WORK REQUEST >> Render the lines below as a numbered list, omitting blank lines and any pictures.

DATASET EXCERPT >>
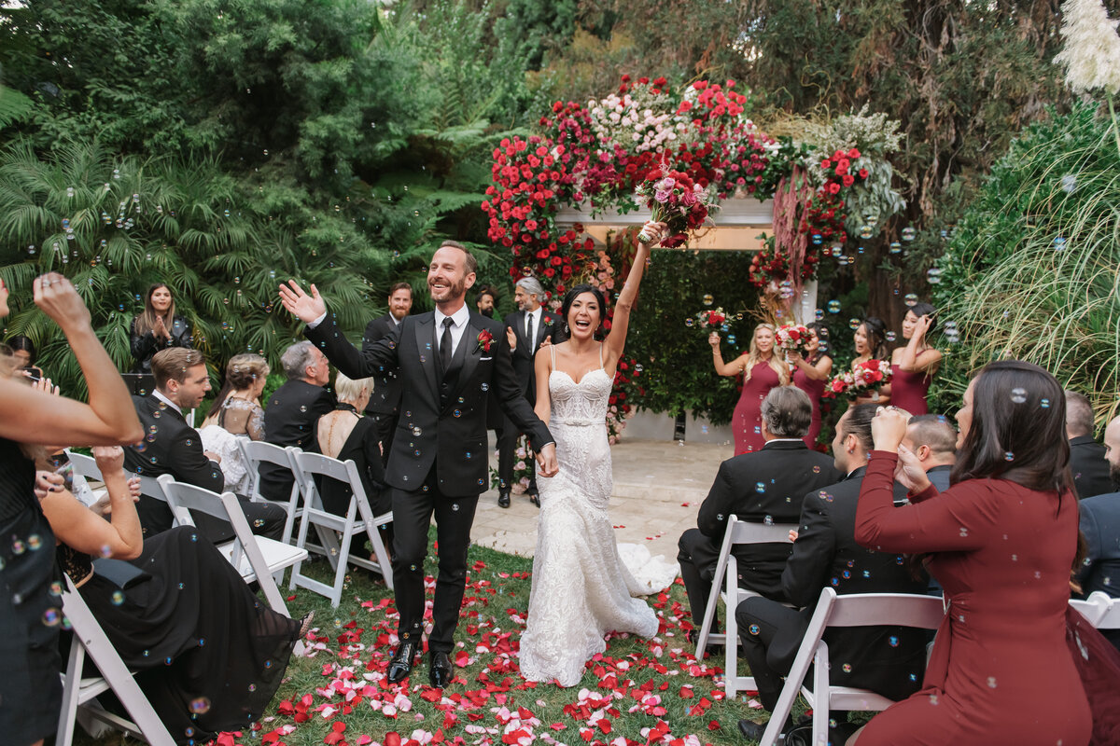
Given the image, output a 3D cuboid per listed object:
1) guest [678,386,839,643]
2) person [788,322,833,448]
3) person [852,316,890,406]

EXERCISE RESULT >>
1. Given the image, output a 3D cuboid per listed object:
2. 1) guest [678,386,839,643]
3. 2) person [788,322,833,448]
4. 3) person [852,316,890,406]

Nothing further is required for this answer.